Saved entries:
+--
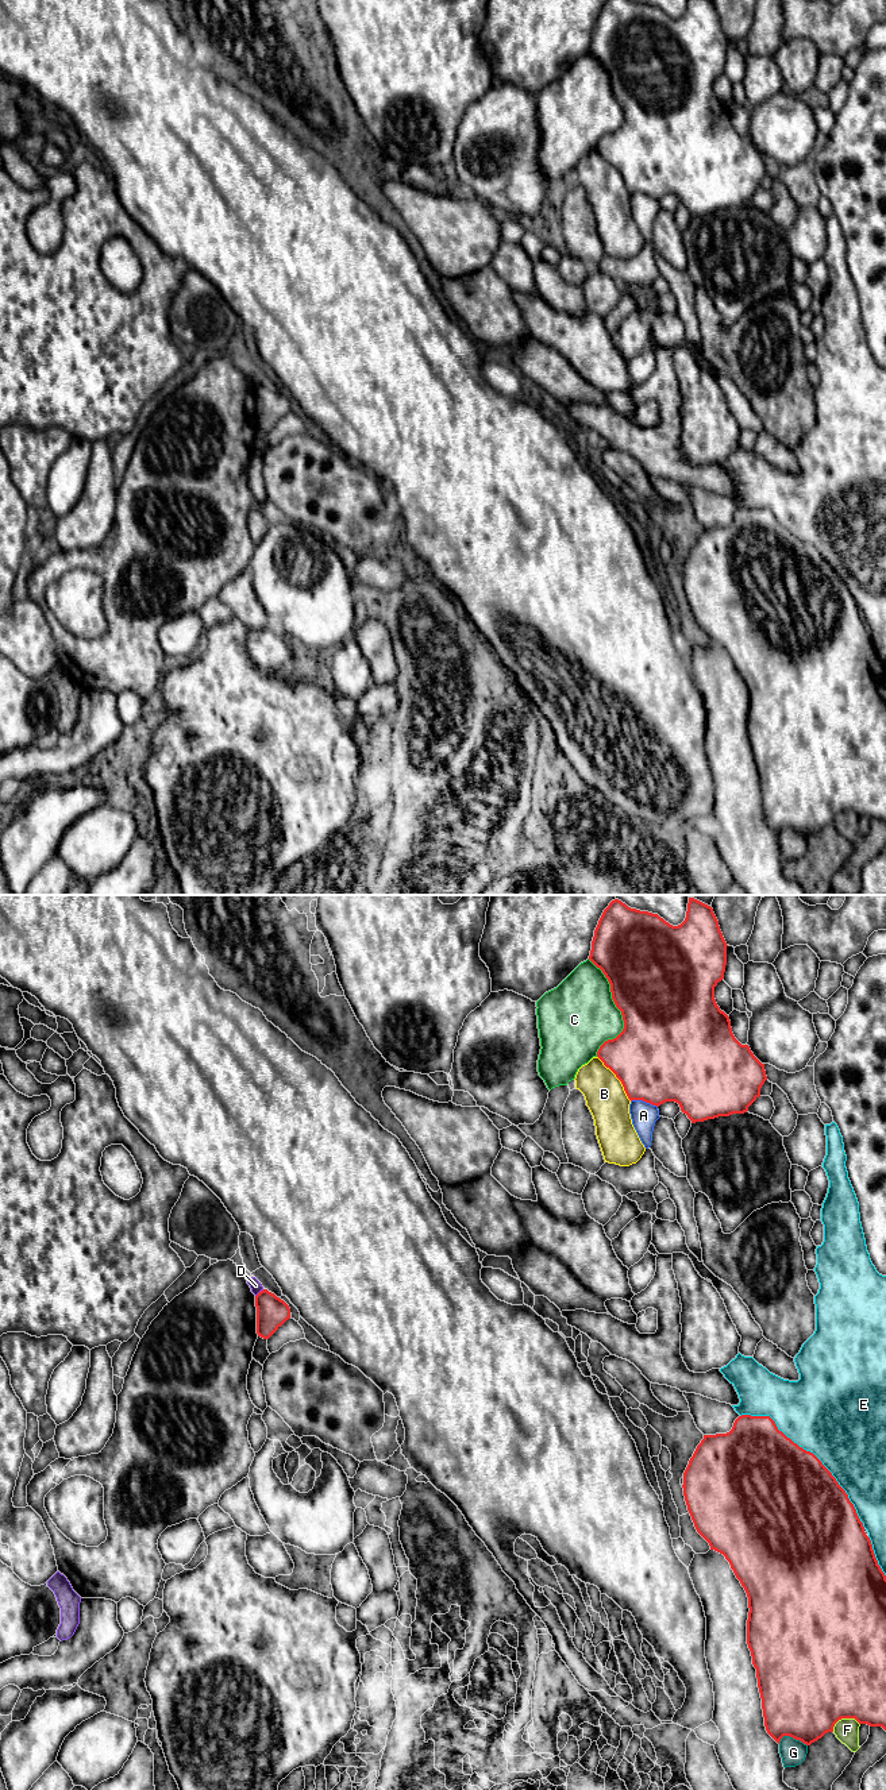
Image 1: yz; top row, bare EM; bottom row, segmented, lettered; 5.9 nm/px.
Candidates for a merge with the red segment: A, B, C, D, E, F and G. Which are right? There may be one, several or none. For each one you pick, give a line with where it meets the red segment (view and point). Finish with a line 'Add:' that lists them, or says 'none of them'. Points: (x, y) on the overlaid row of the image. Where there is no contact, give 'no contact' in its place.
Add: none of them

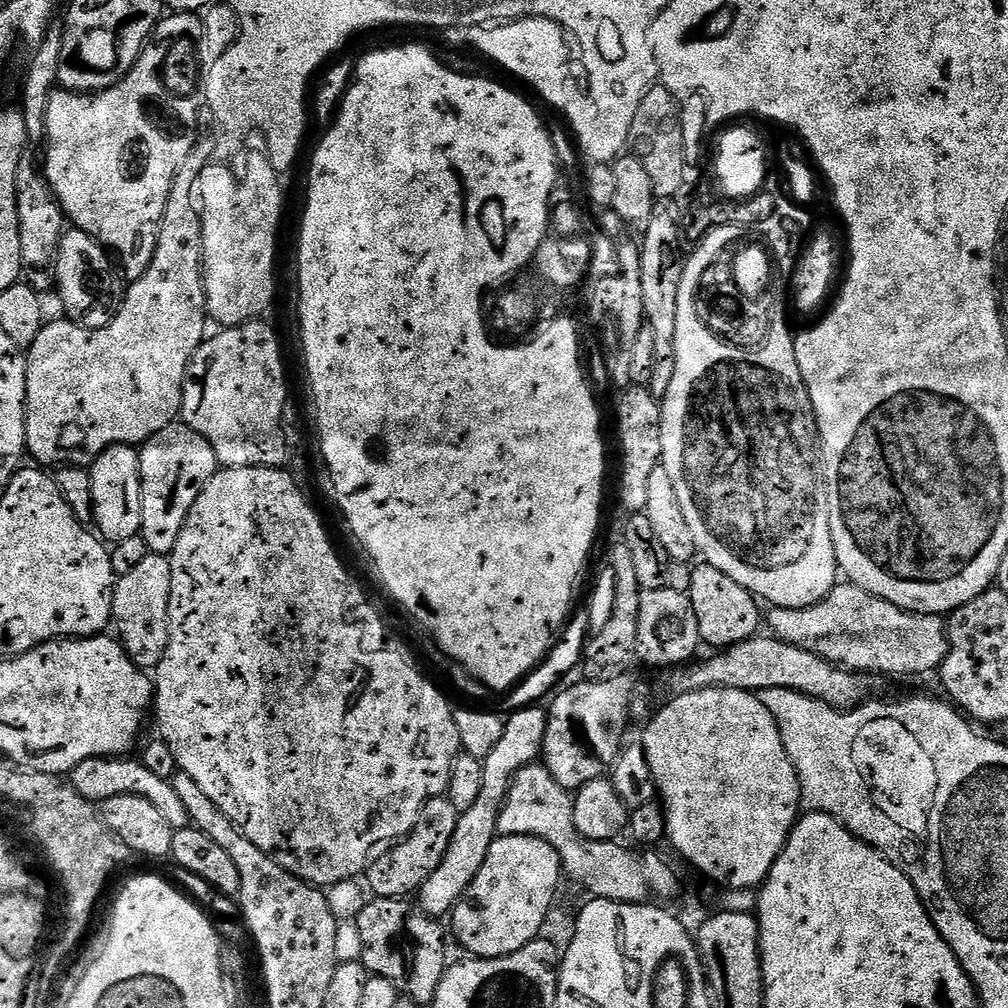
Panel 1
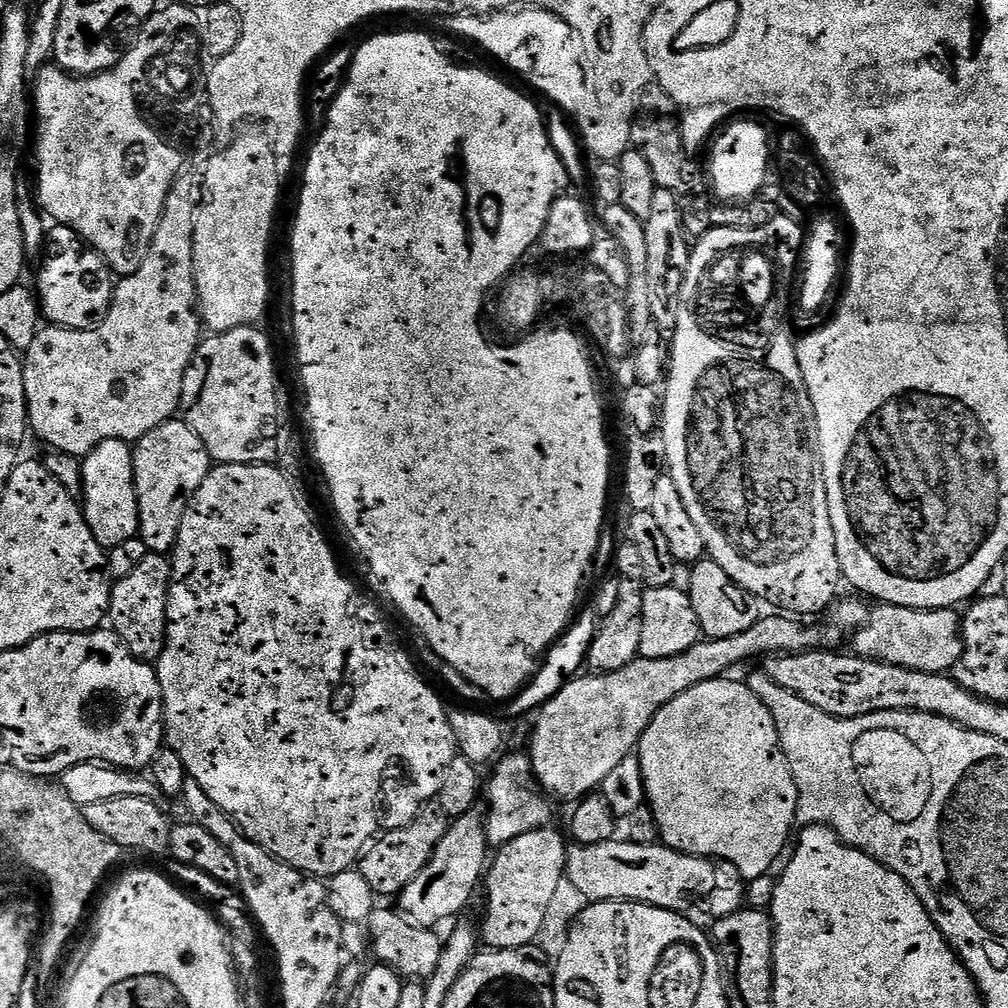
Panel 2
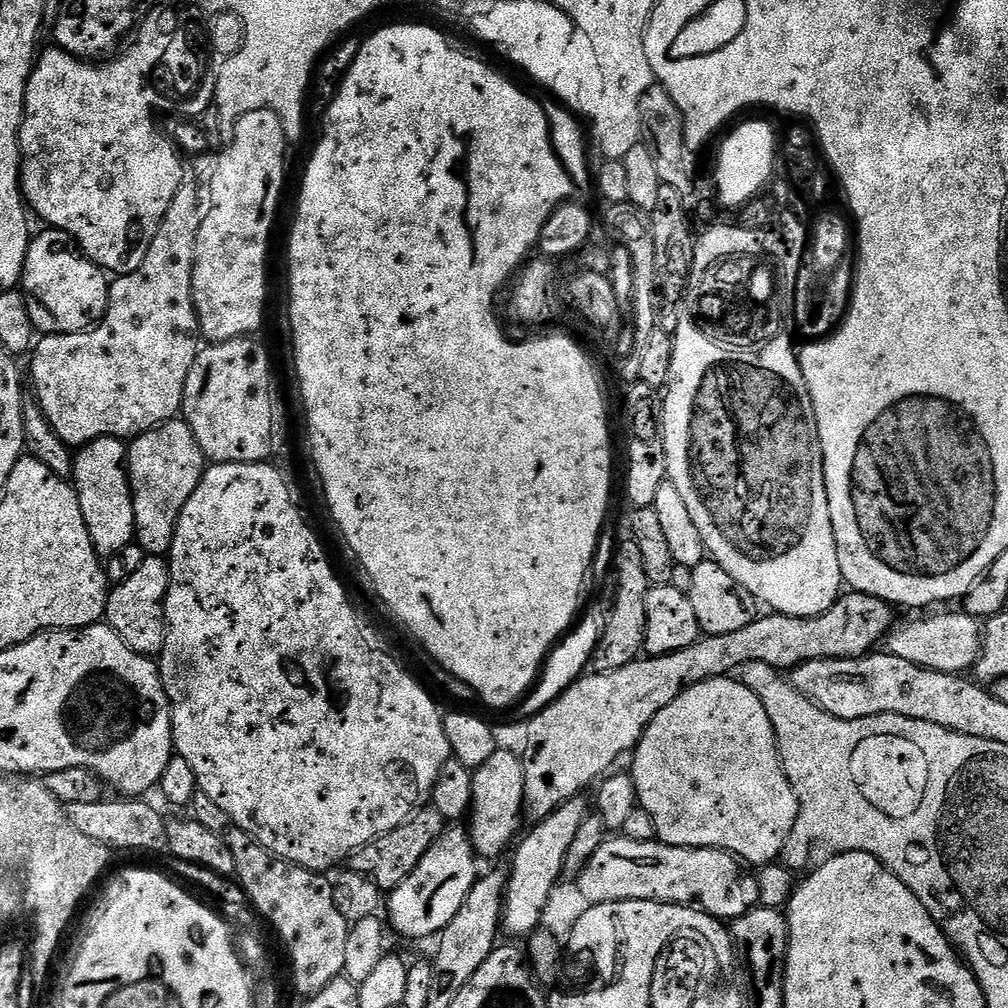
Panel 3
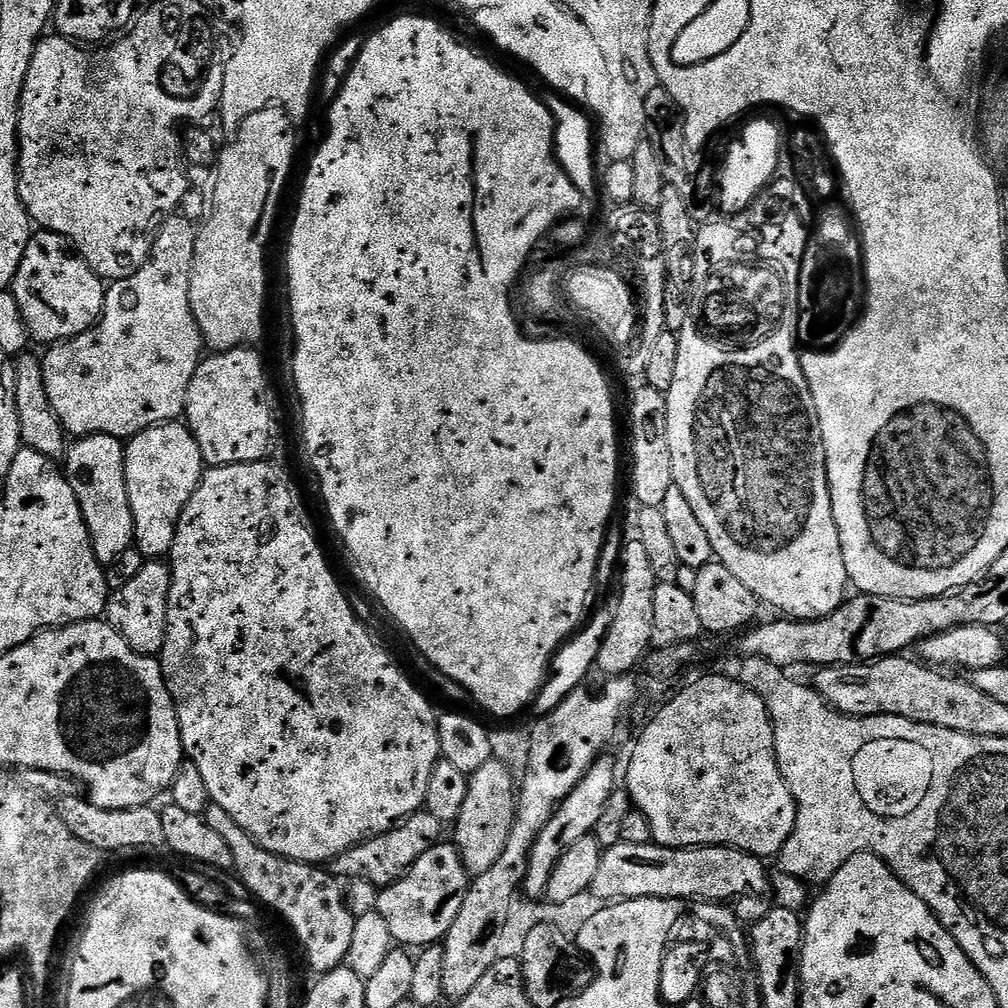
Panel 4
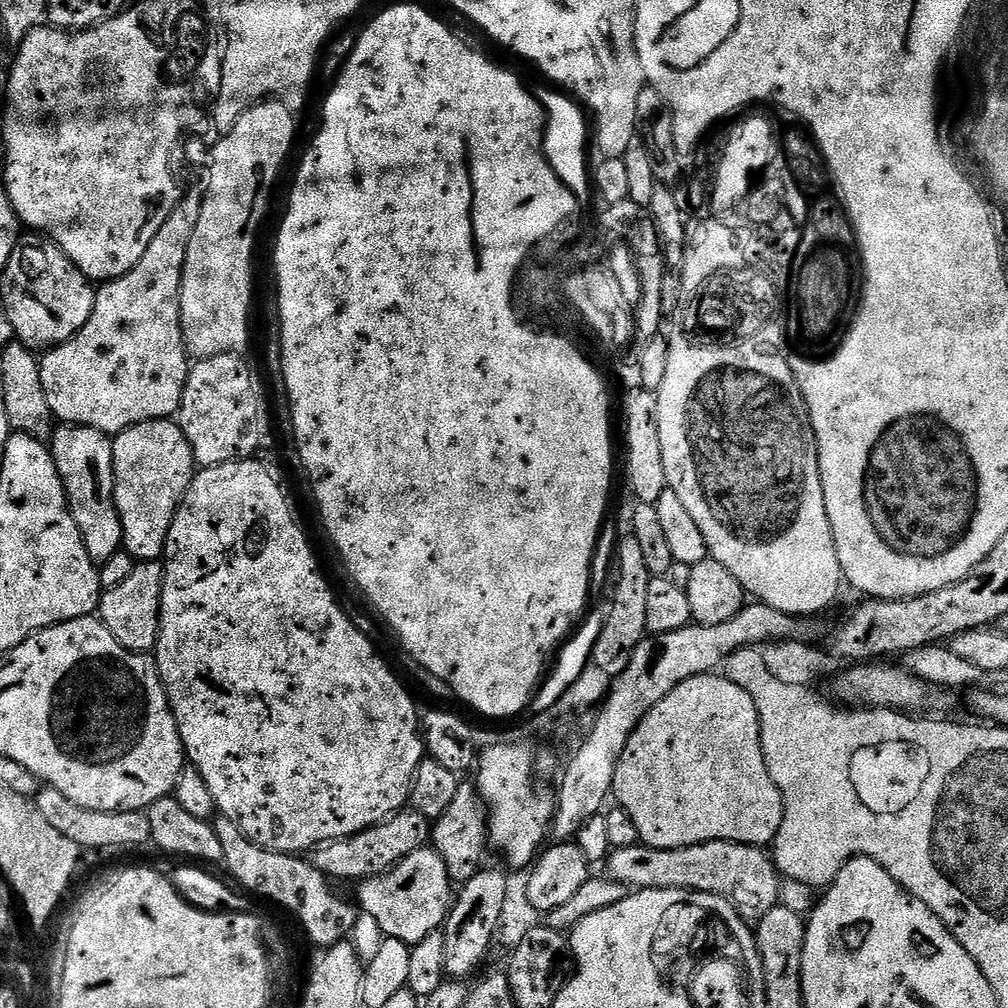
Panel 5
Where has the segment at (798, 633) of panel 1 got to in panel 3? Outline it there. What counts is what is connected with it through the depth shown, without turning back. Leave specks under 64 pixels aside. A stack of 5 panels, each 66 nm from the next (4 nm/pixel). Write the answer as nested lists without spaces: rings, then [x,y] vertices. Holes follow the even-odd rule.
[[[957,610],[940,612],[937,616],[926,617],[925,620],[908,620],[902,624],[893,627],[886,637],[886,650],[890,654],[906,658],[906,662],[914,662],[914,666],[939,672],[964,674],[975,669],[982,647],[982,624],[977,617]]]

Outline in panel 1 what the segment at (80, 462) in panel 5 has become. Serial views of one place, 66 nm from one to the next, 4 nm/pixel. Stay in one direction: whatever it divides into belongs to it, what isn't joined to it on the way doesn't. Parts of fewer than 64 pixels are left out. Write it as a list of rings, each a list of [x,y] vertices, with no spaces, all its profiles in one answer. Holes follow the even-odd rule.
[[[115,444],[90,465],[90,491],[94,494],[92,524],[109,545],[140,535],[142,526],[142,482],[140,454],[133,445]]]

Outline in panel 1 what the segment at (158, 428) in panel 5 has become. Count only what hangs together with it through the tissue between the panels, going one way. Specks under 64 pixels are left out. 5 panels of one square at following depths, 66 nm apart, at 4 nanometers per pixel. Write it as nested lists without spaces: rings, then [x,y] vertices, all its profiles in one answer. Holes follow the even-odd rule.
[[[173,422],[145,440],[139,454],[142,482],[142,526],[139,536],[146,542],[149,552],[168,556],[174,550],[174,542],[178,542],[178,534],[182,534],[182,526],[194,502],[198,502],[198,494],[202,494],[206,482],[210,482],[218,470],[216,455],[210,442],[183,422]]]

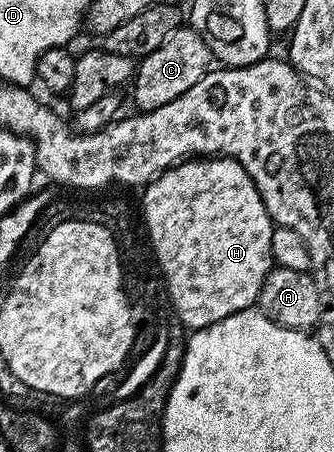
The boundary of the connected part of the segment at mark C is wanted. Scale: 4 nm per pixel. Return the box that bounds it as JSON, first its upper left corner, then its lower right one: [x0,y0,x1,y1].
+--
Activity: Extract precisely the lines beginning at the line containing "Outline in panel 1 what the segment at (80, 462)" and ending at the last line of the entries above, exactly as written and with no pictures.

Answer box:
Outline in panel 1 what the segment at (80, 462) in panel 5 has become. Serial views of one place, 66 nm from one to the next, 4 nm/pixel. Stay in one direction: whatever it divides into belongs to it, what isn't joined to it on the way doesn't. Parts of fewer than 64 pixels are left out. Write it as a list of rings, each a list of [x,y] vertices, with no spaces, all its profiles in one answer. Holes follow the even-odd rule.
[[[115,444],[90,465],[90,491],[94,494],[92,524],[109,545],[140,535],[142,526],[142,482],[140,454],[133,445]]]

Outline in panel 1 what the segment at (158, 428) in panel 5 has become. Count only what hangs together with it through the tissue between the panels, going one way. Specks under 64 pixels are left out. 5 panels of one square at following depths, 66 nm apart, at 4 nanometers per pixel. Write it as nested lists without spaces: rings, then [x,y] vertices, all its profiles in one answer. Holes follow the even-odd rule.
[[[173,422],[145,440],[139,454],[142,482],[142,526],[139,536],[146,542],[149,552],[168,556],[174,550],[174,542],[178,542],[178,534],[182,534],[182,526],[194,502],[198,502],[198,494],[202,494],[206,482],[210,482],[218,470],[216,455],[210,442],[183,422]]]

The boundary of the connected part of the segment at mark C is wanted. Scale: 4 nm per pixel. Return the box that bounds it as JSON, first its upper left corner, then its lower right one: [x0,y0,x1,y1].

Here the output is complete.